(Before-and-after change data)
------------------------------------------------------------

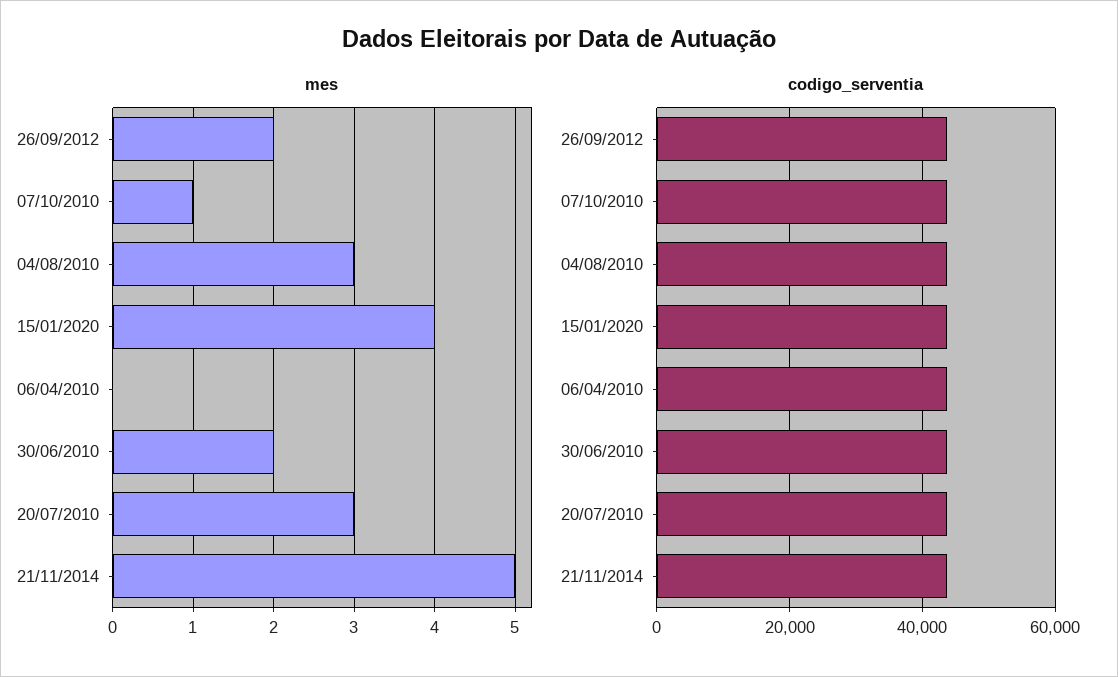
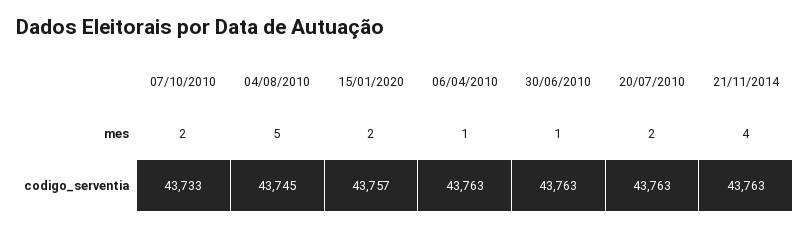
  {
    "mes": {
-     "26/09/2012": 2,
-     "07/10/2010": 1,
+     "07/10/2010": 2,
-     "04/08/2010": 3,
+     "04/08/2010": 5,
-     "15/01/2020": 4,
+     "15/01/2020": 2,
-     "06/04/2010": 0,
+     "06/04/2010": 1,
-     "30/06/2010": 2,
+     "30/06/2010": 1,
-     "20/07/2010": 3,
+     "20/07/2010": 2,
-     "21/11/2014": 5
+     "21/11/2014": 4
    },
    "codigo_serventia": {
-     "26/09/2012": 44000,
      "07/10/2010": 43733,
      "04/08/2010": 43745,
      "15/01/2020": 43757,
      "06/04/2010": 43763,
      "30/06/2010": 43763,
      "20/07/2010": 43763,
      "21/11/2014": 43763
    }
  }

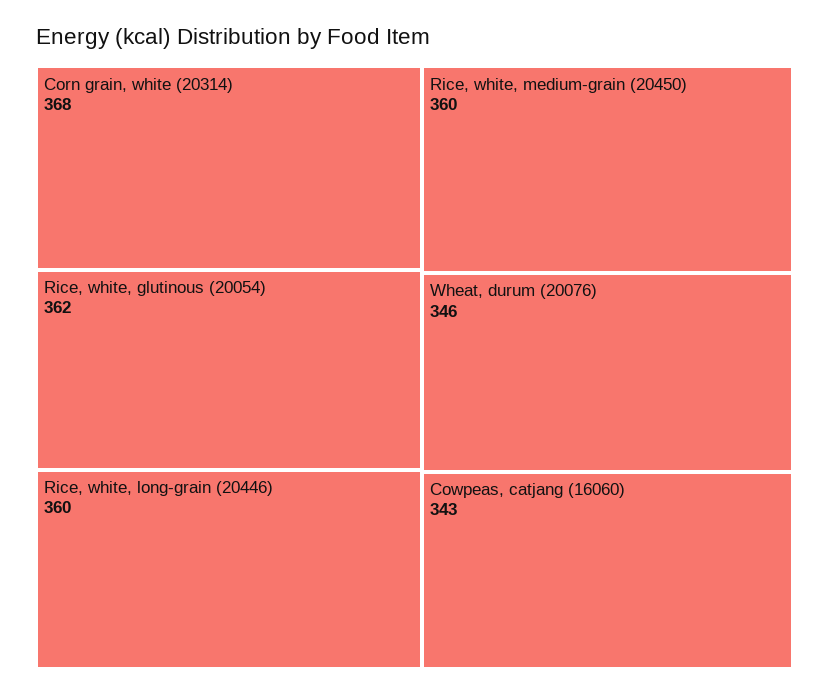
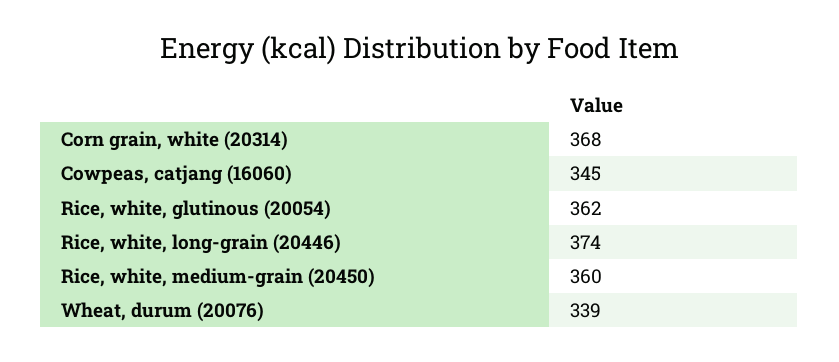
  {
    "Corn grain, white (20314)": 368,
    "Rice, white, glutinous (20054)": 362,
-   "Rice, white, long-grain (20446)": 360,
+   "Rice, white, long-grain (20446)": 374,
    "Rice, white, medium-grain (20450)": 360,
-   "Wheat, durum (20076)": 346,
+   "Wheat, durum (20076)": 339,
-   "Cowpeas, catjang (16060)": 343
+   "Cowpeas, catjang (16060)": 345
  }

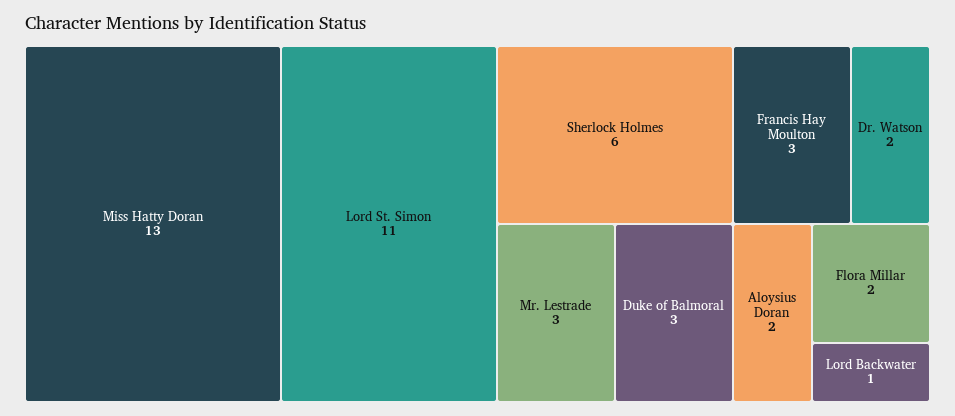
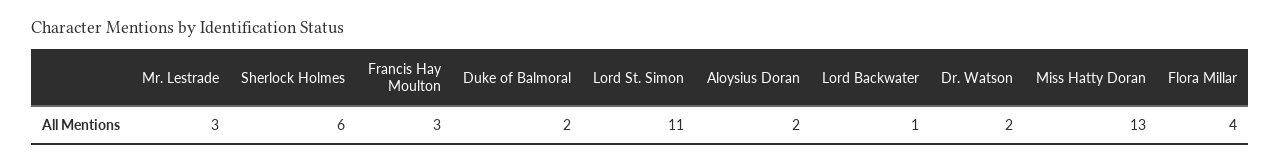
  {
    "Miss Hatty Doran": 13,
    "Lord St. Simon": 11,
    "Sherlock Holmes": 6,
    "Mr. Lestrade": 3,
-   "Duke of Balmoral": 3,
+   "Duke of Balmoral": 2,
    "Francis Hay Moulton": 3,
    "Dr. Watson": 2,
    "Aloysius Doran": 2,
-   "Flora Millar": 2,
+   "Flora Millar": 4,
    "Lord Backwater": 1
  }

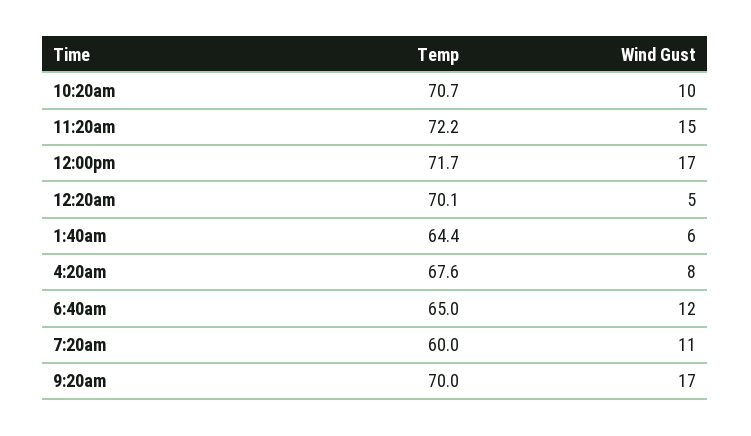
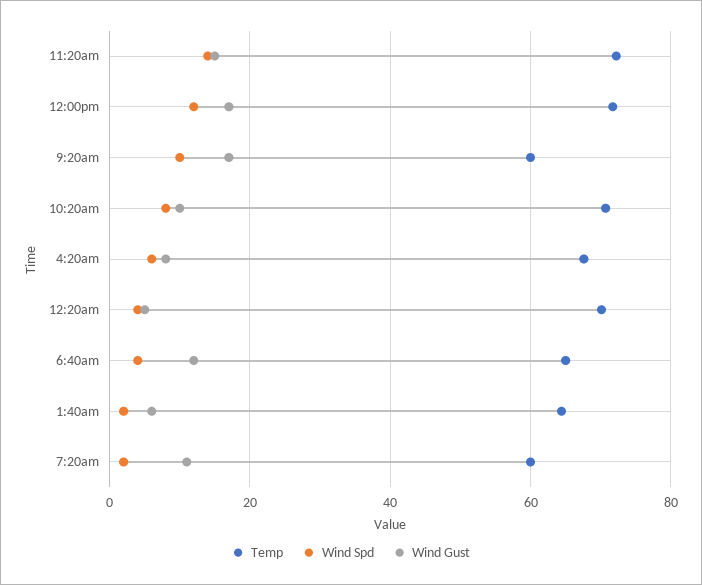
  {
    "Temp": {
      "10:20am": 70.7,
      "11:20am": 72.2,
      "12:00pm": 71.7,
      "12:20am": 70.1,
      "1:40am": 64.4,
      "4:20am": 67.6,
      "6:40am": 65,
      "7:20am": 60,
-     "9:20am": 70
+     "9:20am": 60
    },
    "Wind Gust": {
      "10:20am": 10,
      "11:20am": 15,
      "12:00pm": 17,
      "12:20am": 5,
      "1:40am": 6,
      "4:20am": 8,
      "6:40am": 12,
      "7:20am": 11,
      "9:20am": 17
-   }
+   },
+   "Wind Spd": {
+     "11:20am": 14,
+     "12:00pm": 12,
+     "9:20am": 10,
+     "10:20am": 8,
+     "4:20am": 6,
+     "12:20am": 4,
+     "6:40am": 4,
+     "1:40am": 2,
+     "7:20am": 2
+   }
  }

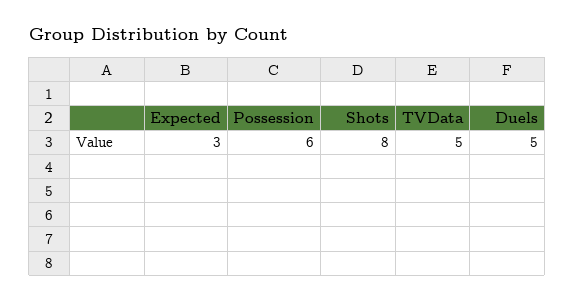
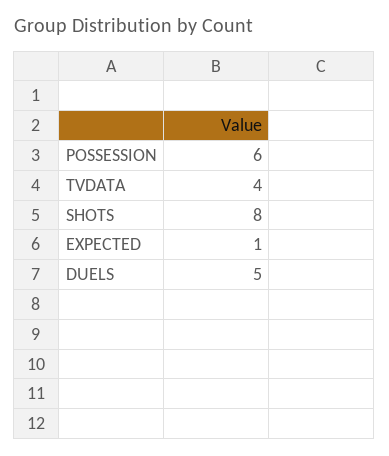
  {
-   "Expected": 3,
+   "Expected": 1,
    "Possession": 6,
    "Shots": 8,
-   "TVData": 5,
+   "TVData": 4,
    "Duels": 5
  }

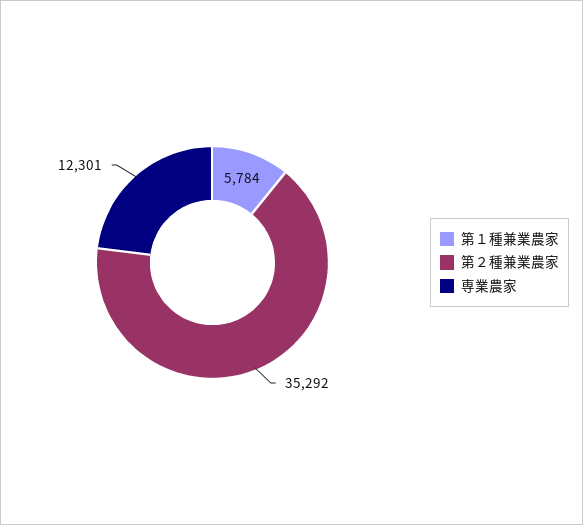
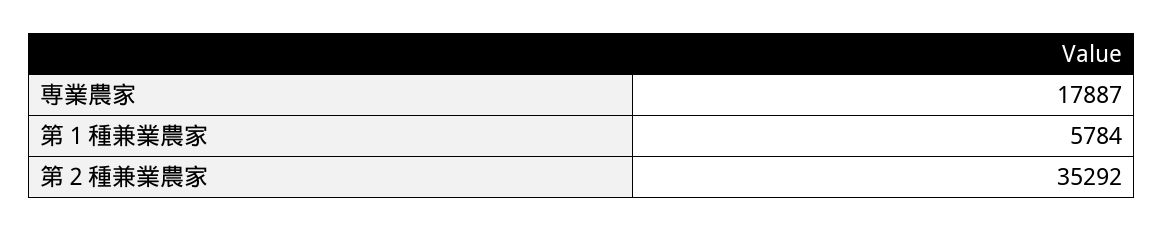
  {
    "第１種兼業農家": 5784,
    "第２種兼業農家": 35292,
-   "専業農家": 12301
+   "専業農家": 17887
  }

------------------------------------------------------------

Task item: Write down all the entries exactly, but not the pictures they hold.

Worked solution:
  {
    "mes": {
-     "26/09/2012": 2,
-     "07/10/2010": 1,
+     "07/10/2010": 2,
-     "04/08/2010": 3,
+     "04/08/2010": 5,
-     "15/01/2020": 4,
+     "15/01/2020": 2,
-     "06/04/2010": 0,
+     "06/04/2010": 1,
-     "30/06/2010": 2,
+     "30/06/2010": 1,
-     "20/07/2010": 3,
+     "20/07/2010": 2,
-     "21/11/2014": 5
+     "21/11/2014": 4
    },
    "codigo_serventia": {
-     "26/09/2012": 44000,
      "07/10/2010": 43733,
      "04/08/2010": 43745,
      "15/01/2020": 43757,
      "06/04/2010": 43763,
      "30/06/2010": 43763,
      "20/07/2010": 43763,
      "21/11/2014": 43763
    }
  }

  {
    "Corn grain, white (20314)": 368,
    "Rice, white, glutinous (20054)": 362,
-   "Rice, white, long-grain (20446)": 360,
+   "Rice, white, long-grain (20446)": 374,
    "Rice, white, medium-grain (20450)": 360,
-   "Wheat, durum (20076)": 346,
+   "Wheat, durum (20076)": 339,
-   "Cowpeas, catjang (16060)": 343
+   "Cowpeas, catjang (16060)": 345
  }

  {
    "Miss Hatty Doran": 13,
    "Lord St. Simon": 11,
    "Sherlock Holmes": 6,
    "Mr. Lestrade": 3,
-   "Duke of Balmoral": 3,
+   "Duke of Balmoral": 2,
    "Francis Hay Moulton": 3,
    "Dr. Watson": 2,
    "Aloysius Doran": 2,
-   "Flora Millar": 2,
+   "Flora Millar": 4,
    "Lord Backwater": 1
  }

  {
    "Temp": {
      "10:20am": 70.7,
      "11:20am": 72.2,
      "12:00pm": 71.7,
      "12:20am": 70.1,
      "1:40am": 64.4,
      "4:20am": 67.6,
      "6:40am": 65,
      "7:20am": 60,
-     "9:20am": 70
+     "9:20am": 60
    },
    "Wind Gust": {
      "10:20am": 10,
      "11:20am": 15,
      "12:00pm": 17,
      "12:20am": 5,
      "1:40am": 6,
      "4:20am": 8,
      "6:40am": 12,
      "7:20am": 11,
      "9:20am": 17
-   }
+   },
+   "Wind Spd": {
+     "11:20am": 14,
+     "12:00pm": 12,
+     "9:20am": 10,
+     "10:20am": 8,
+     "4:20am": 6,
+     "12:20am": 4,
+     "6:40am": 4,
+     "1:40am": 2,
+     "7:20am": 2
+   }
  }

  {
-   "Expected": 3,
+   "Expected": 1,
    "Possession": 6,
    "Shots": 8,
-   "TVData": 5,
+   "TVData": 4,
    "Duels": 5
  }

  {
    "第１種兼業農家": 5784,
    "第２種兼業農家": 35292,
-   "専業農家": 12301
+   "専業農家": 17887
  }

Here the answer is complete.